If you take this denormalization to its most extreme, you end up with a data structure like this:

ROOT
 |
 +-- ARTICLES
 |     |
 |     +-- Text of article 1 (AID=1)
 |     |    |
 |     |    +-- Vzhen's comment on Article 1 (UID=1056201)
 |     |    |
 |     |    +-- Frank's response (UID=209103)
 |     |
 |     +-- Text of article 2 (AID=2)
 |          |
 |          +-- Frank's comment on Article 2 (UID=209103)
 |
 +-- USERS
       |
       +-- vzhen (UID=1056201)
       |    |
       |    +-- Vzhen's comment on Article 1 (AID=1)
       |
       +-- Frank van Puffelen (UID=209103)
            |
            +-- Frank's response (AID=1)
            |
            +-- Frank's comment on Article 2 (AID=2)
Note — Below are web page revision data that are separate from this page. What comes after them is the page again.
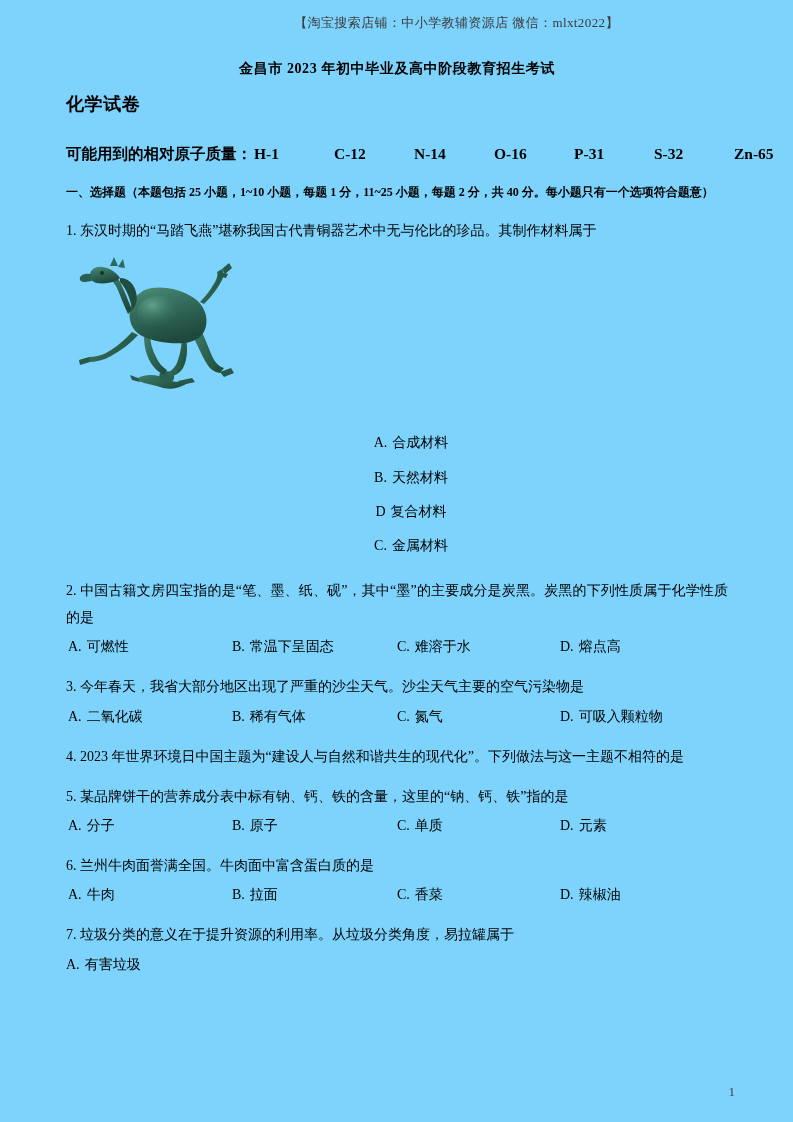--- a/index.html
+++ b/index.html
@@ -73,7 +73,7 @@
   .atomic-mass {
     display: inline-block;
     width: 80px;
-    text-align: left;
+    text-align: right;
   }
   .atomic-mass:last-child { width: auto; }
You can see that we got rid of the COMMENTS and ARTICLE_USER_COMMENT nodes in this last example. All the information about an article is now stored directly under the article node itself, including the comments on that article (with a "link" to the user who made the comment). And all the information about a user is now stored under that user's node, including the comments that user made (with a "link" to the article that the comment is about).

The only thing that is still tricky about this model is the fact that Firebase doesn't have an API to traverse such "links", so you will have to look up the user/article up yourself. This becomes a lot easier if you use the UID/AID (in this example) as the name of the node that identifies the user/article.

So that leads to our final model:

ROOT
 |
 +-- ARTICLES
 |     |
 |     +-- AID_1
 |     |    |
 |     |    +-- Text of article 1
 |     |    |
 |     |    +-- COMMENTS
 |     |         |
 |     |         +-- Vzhen's comment on Article 1 (UID=1056201)
 |     |         |
 |     |         +-- Frank's response (UID=209103)
 |     |
 |     +-- AID_2
 |          |
 |          +-- Text of article 2
 |          |
 |          +-- COMMENTS
 |               |
 |               +-- Frank's comment on Article 2 (UID=209103)
 |
 +-- USERS
       |
       +-- UID_1056201
       |    |
       |    +-- vzhen
       |    |
       |    +-- COMMENTS
       |         |
       |         +-- Vzhen's comment on Article 1 (AID=1)
       |
       +-- UID_209103
            |
            +-- Frank van Puffelen
            |
            +-- COMMENTS
                 |
                 +-- Frank's response (AID=1)
                 |
                 +-- Frank's comment on Article 2 (AID=2)

I hope this helps in understanding hierarchical data-modelling and the trade-offs involved.